これは単なる可用性や保守性の低下にとどまりません。災害時や有事におけるデータ共有の失敗、サイバー攻撃時の脆弱性増大など、国家基盤として看過できないリスクを内包しています。
エストニアでは、Public Information Act(公共情報法)によって、基本データの定義、コード化、再利用原則を法的に固定し、こうした属人化を制度的に排除してきました。韓国や台湾など他の電子政府先進国も、日本よりもはるかに早い段階で属人化を排除する仕組みが制度化されています。韓国は住民登録番号を絶対的な基軸とし、氏名や住所といった属性を各制度が独自に定義する余地を与えず、電子政府法や公共データ関連法によってデータ項目・コード体系・連携仕様を法的に統一してきました。
台湾は分散型の行政構造を維持しつつも、中央がデータ原則と標準を明確に定義し、各省庁はそれを遵守する形で運用されています。両国とも、システム間連携が「詳しい人の経験」に依存しないよう、知識を制度と仕様に固定することを重視しており、属人化が前提となっている日本の電子政府とは、ガバナンス思想そのものが異なっています。
これらの国では、「その人しか知らない」は「失敗」であり、知識は必ず公開・文書化という価値観が「法制度+行政文化」として定着しています。一方、日本は個別法の積み重ねによって場当たり的に対応してきたため、「その人しか知らない」を「英雄化・神聖化する」状態が25年にわたって慢性化しているのです。
では日本で何を法制化すべきか(名前法相当+公的データのガバナンス法)
この閉塞を突破するためには、まずエストニアの公共情報法(Public Information Act)に相当する「公的データのガバナンス法」を制定し、情報公開制度を単なる開示ルールから「公的データの生成・管理・再利用を統括する上位法」へと再定義する必要があります。エストニアのデータガバナンスの法体系は、次の4階層に整理できます。
階層1:公的データのガバナンス法(公共情報法)
階層2:基本データに関する国全体の標準化を定める法律(名前法、地名法など)
階層3:各データベースの根拠となる制度法(人口登録法、税法、社会保障法など)
階層4:各データベースの根拠法の規則(データ項目やセキュリティ水準などの詳細を規定)

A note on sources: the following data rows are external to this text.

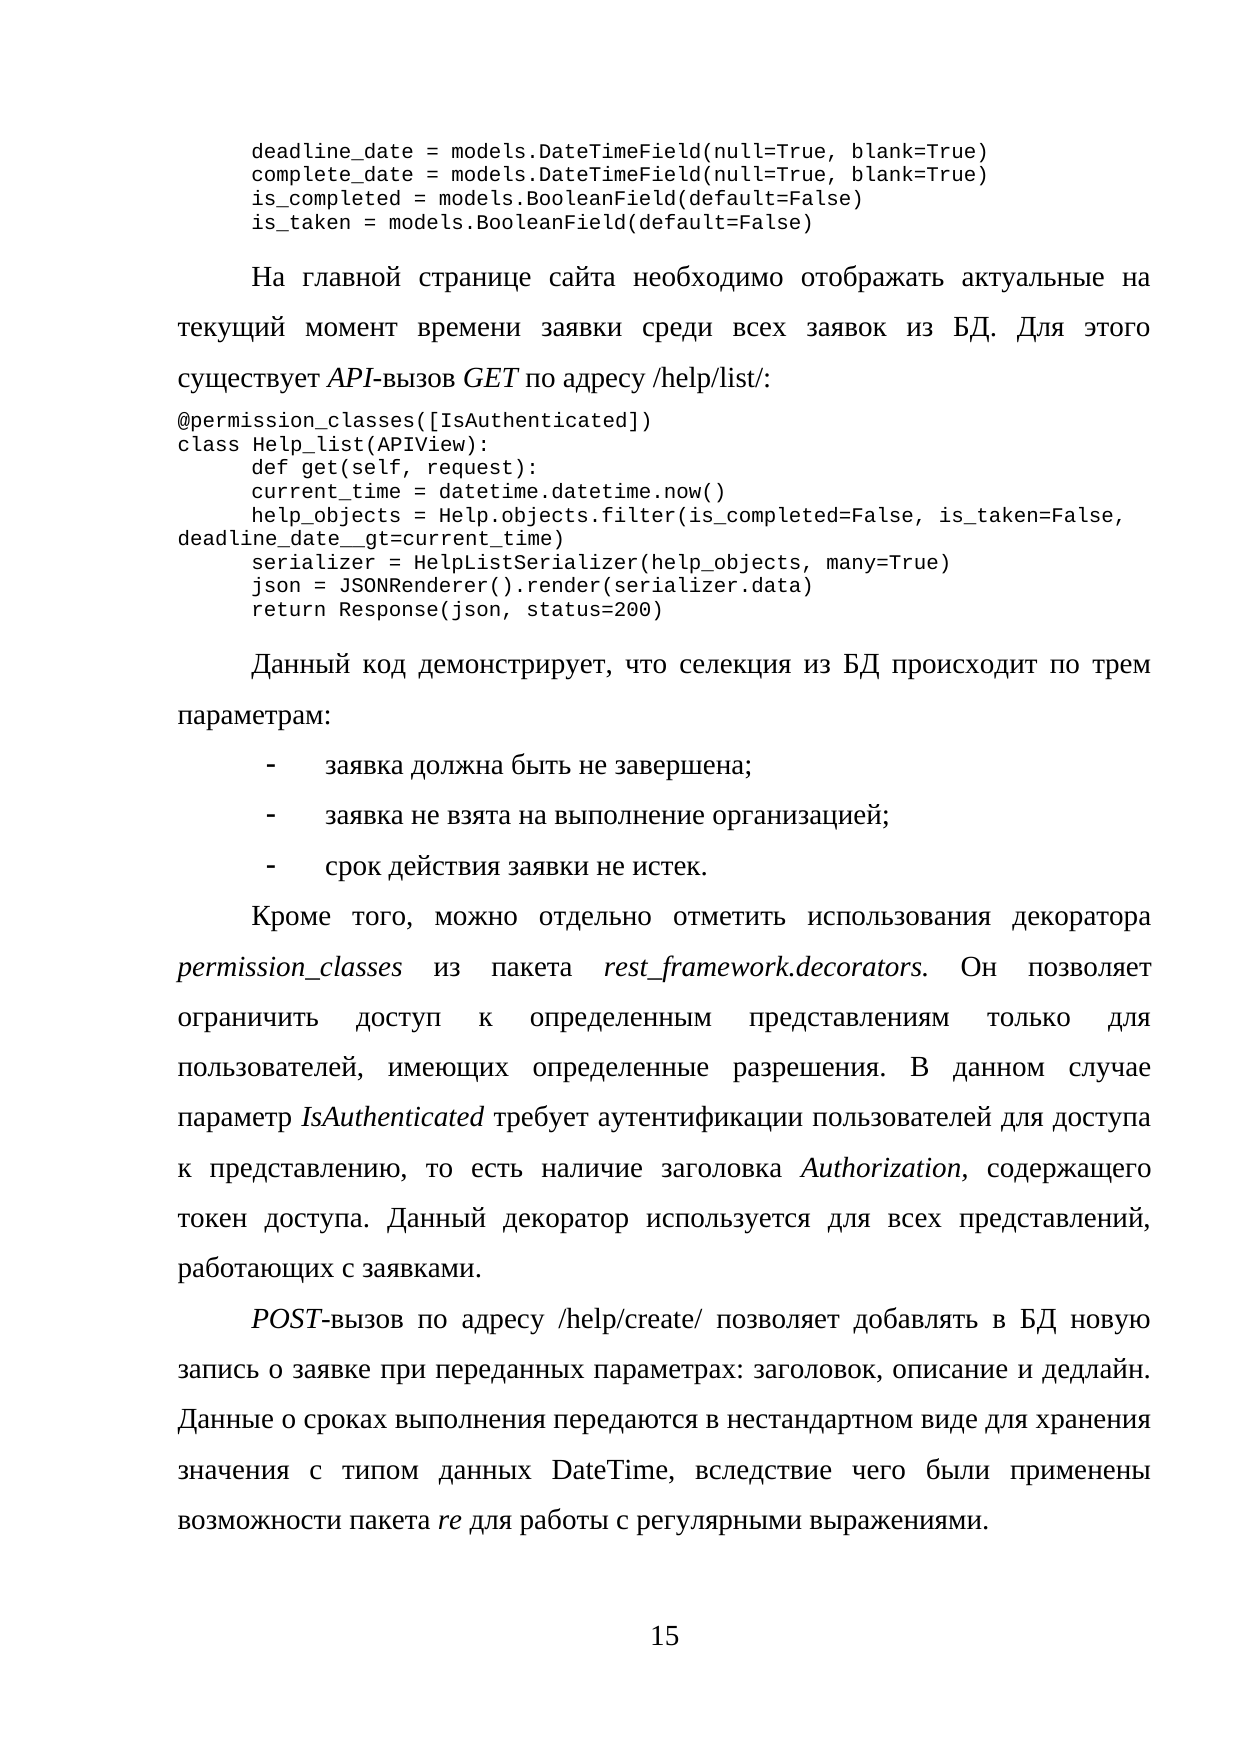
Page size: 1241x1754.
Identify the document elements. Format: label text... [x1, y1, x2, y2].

text Данный код демонстрирует, что селекция из БД происходит по трем параметрам: [177, 646, 1152, 730]
text help_objects = Help.objects.filter(is_completed=False, is_taken=False, deadline_date__gt=current_time) [177, 504, 1152, 552]
text POST-вызов по адресу /help/create/ позволяет добавлять в БД новую запись о заявке при переданных параметрах: заголовок, описание и дедлайн. Данные о сроках выполнения передаются в нестандартном виде для хранения значения с типом данных DateTime, вследствие чего были применены возможности пакета re для работы с регулярными выражениями. [177, 1301, 1152, 1536]
text deadline_date = models.DateTimeField(null=True, blank=True) [177, 141, 1152, 164]
text is_completed = models.BooleanField(default=False) [177, 188, 1152, 212]
text json = JSONRenderer().render(serializer.data) [177, 576, 1152, 599]
text class Help_list(APIView): [177, 434, 1152, 457]
text @permission_classes([IsAuthenticated]) [177, 410, 1152, 434]
text срок действия заявки не истек. [177, 848, 1152, 882]
text current_time = datetime.datetime.now() [177, 481, 1152, 504]
text На главной странице сайта необходимо отображать актуальные на текущий момент времени заявки среди всех заявок из БД. Для этого существует API-вызов GET по адресу /help/list/: [177, 259, 1152, 393]
text заявка не взята на выполнение организацией; [177, 797, 1152, 831]
text return Response(json, status=200) [177, 599, 1152, 623]
text Кроме того, можно отдельно отметить использования декоратора permission_classes из пакета rest_framework.decorators. Он позволяет ограничить доступ к определенным представлениям только для пользователей, имеющих определенные разрешения. В данном случае параметр IsAuthenticated требует аутентификации пользователей для доступа к представлению, то есть наличие заголовка Authorization, содержащего токен доступа. Данный декоратор используется для всех представлений, работающих с заявками. [177, 898, 1152, 1284]
text serializer = HelpListSerializer(help_objects, many=True) [177, 552, 1152, 576]
text is_taken = models.BooleanField(default=False) [177, 212, 1152, 235]
text заявка должна быть не завершена; [177, 747, 1152, 781]
text def get(self, request): [177, 457, 1152, 481]
text complete_date = models.DateTimeField(null=True, blank=True) [177, 164, 1152, 188]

階層1の法律により、公的データは分散管理でありながらも、国全体として一元的なガバナンスの下に置かれることが明確になります。その上で階層2として、名前法や地名法など、個人・場所といった基本データについて全国共通の標準、正規化ルール、変更権限、履歴管理を定める法律を整備します。階層3には人口登録法(日本では戸籍法・住民基本台帳法に相当)や税法、社会保障法など各データベースの根拠法を位置づけ、階層4としてそれぞれの規則で具体的なデータ項目やセキュリティ水準を定めます。
このような法体系を構築することで、日本は初めて「個別法の集合体」から脱却し、ワンスオンリーと持続可能なデジタル行政を支えるデータガバナンス基盤を持つことができます。